One hundred and eighty young musicians had been rehearsing for three months for the four-city US tour scheduled for September.

http://www.bbc.com/news/world-latin-america-40999462


----------



## Triplets (Sep 4, 2014)

Dudamel has to be in a tough spot. He is one of the most famous Venezuelans and The Political situation there has been volatile for years. I believe that he has tried to stay above the fray but I wasn't aware that he had finally spoken out, and he must have been under tremendous pressure to do so. It is very reminiscent of the issues that famous musicians had to confront in the 1930s.
Two famous examples would be the contrasting cases of Toscanini and Furtwangler. The former became lionized as the epitome of Anti Fascism and the latter is forever tainted by his decision to stay in Germany and attempt to preserve cultural standards while working in a country run by criminals. And then there are the generations of Artists oppressed by the former U.S.S.R.
In a totalitarian dictatorship there can be no room for Artists to be apolitical. I don't think that Venezuela is a totalitarian state yet--there seems to be a functioning opposition press, for example--but for how long? Is Dudamel's family at risk for reprisals? Let's hope not.
The biggest losers are the kids who participate in El Sistema. 
Dudamel needs to be supported.

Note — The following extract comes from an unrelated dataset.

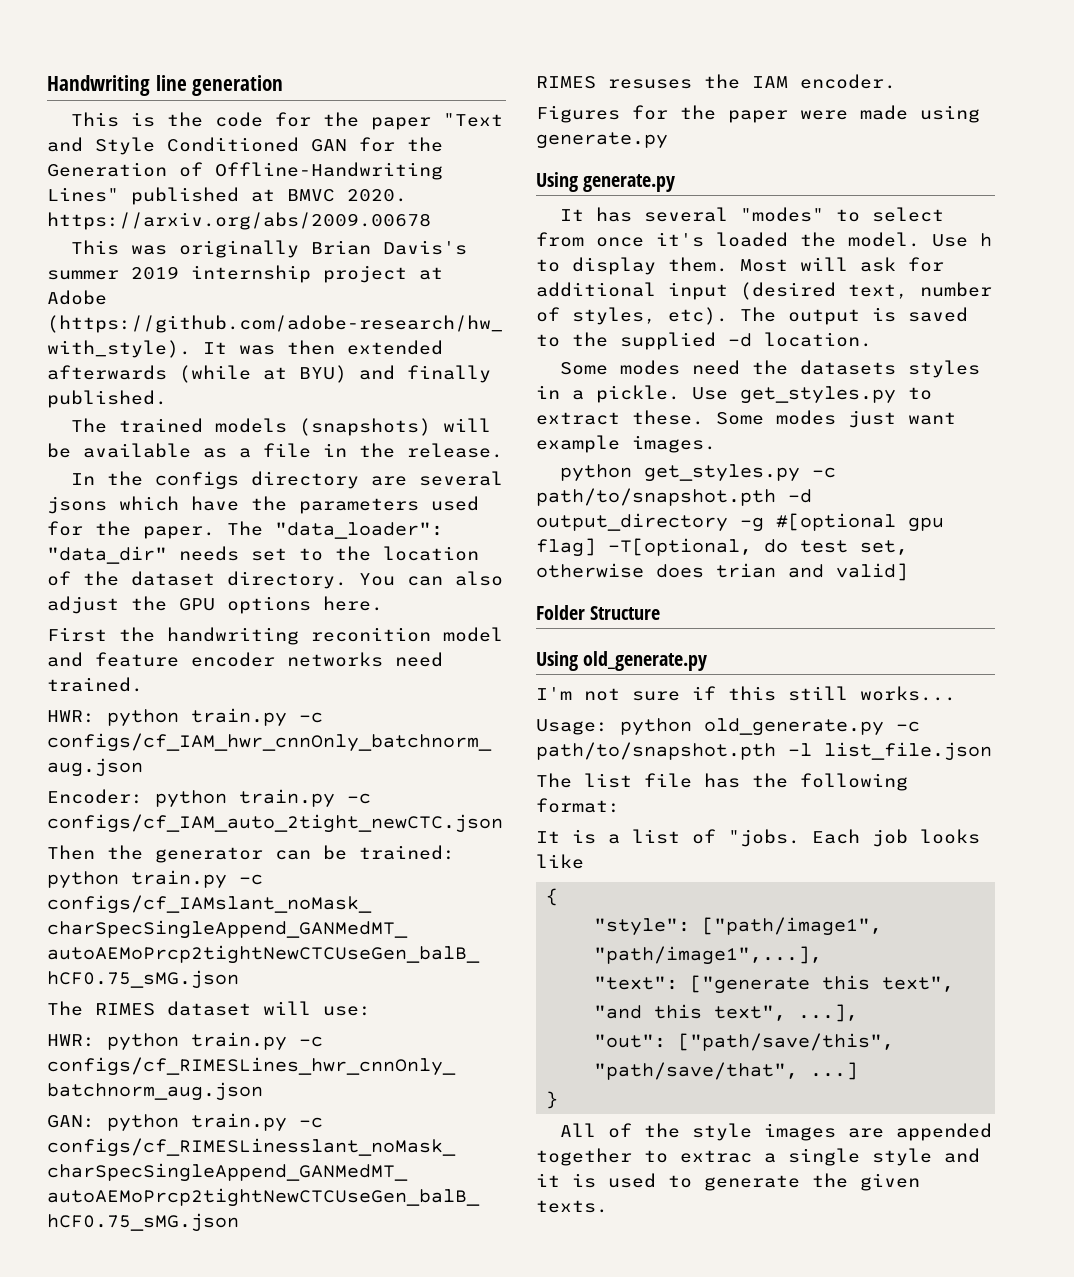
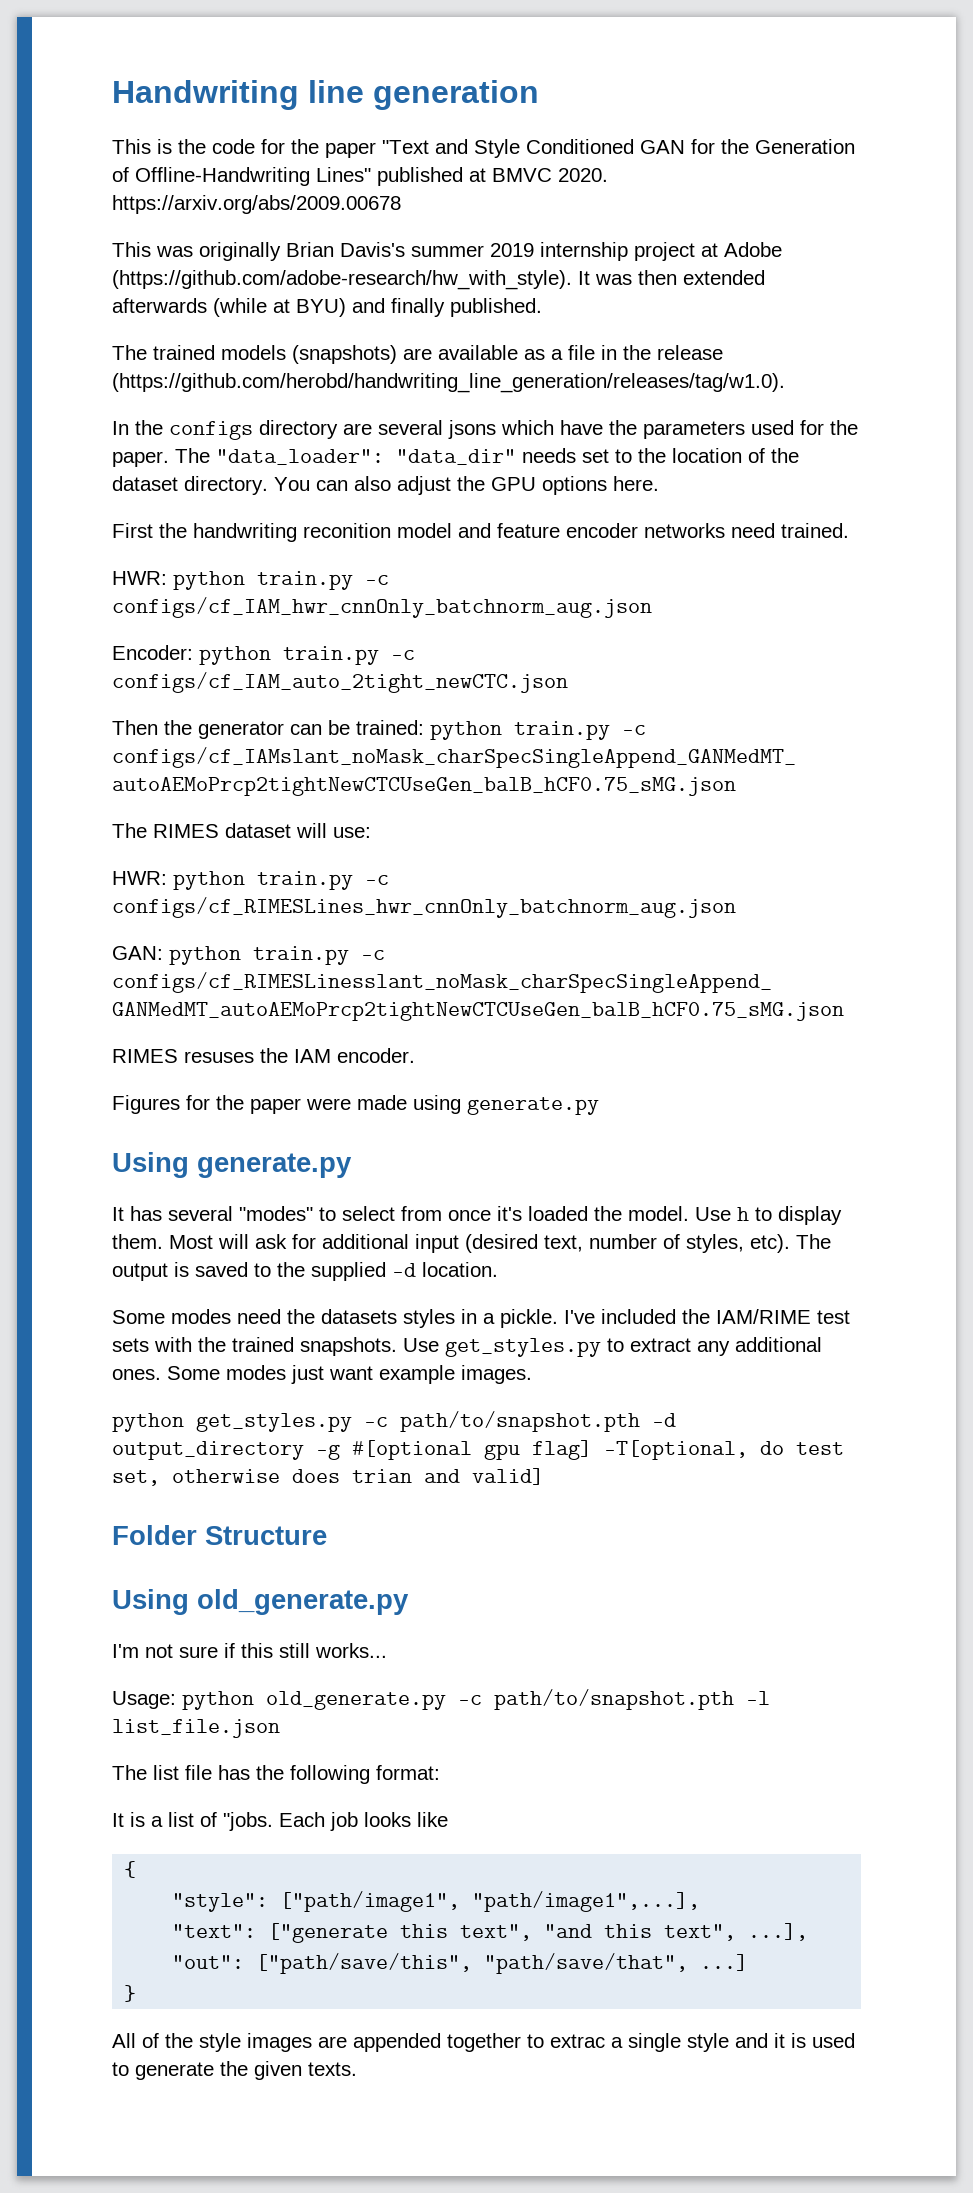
[442,418,491,432] [47,443,71,458] will be -> [403,348,432,360] are
[407,443,503,458] release. -> [657,345,723,360] [112,373,785,393] release (https://github.com/herobd/handwriting_line_generation/releases/tag/w1.0).
(680, 394) none -> [564,1309,850,1324] [112,1337,397,1356] I've included the IAM/RIME test sets with the trained snapshots.
[632,410,704,425] these. -> [697,1337,822,1356] [112,1369,161,1380] any additional ones.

I will now buy every CD he has out there


----------



## chill782002 (Jan 12, 2017)

Venezuela is a dictatorship and it is no surprise that the Maduro government has responded in the way it has to Dudamel's criticism. 

While it is true that Venezuela prior to 1999 was a very unequal society and that Chavez was loved by the majority for his attempts to reduce this inequality using the nation's oil revenue, the oil price has now collapsed and the government has run up debts against future predicted oil revenue that it cannot service. In addition, Maduro only became President due to Chavez' unexpected death and is way out of his depth and unable to deal with the huge economic crisis the country is facing. This is why he has turned to repression and cracking down on criticism in a desperate attempt to stay in power. In his mind, people are either with him or against him. 

I highly respect Dudamel for having the courage to speak out when it would be so much easier to stay quiet.


----------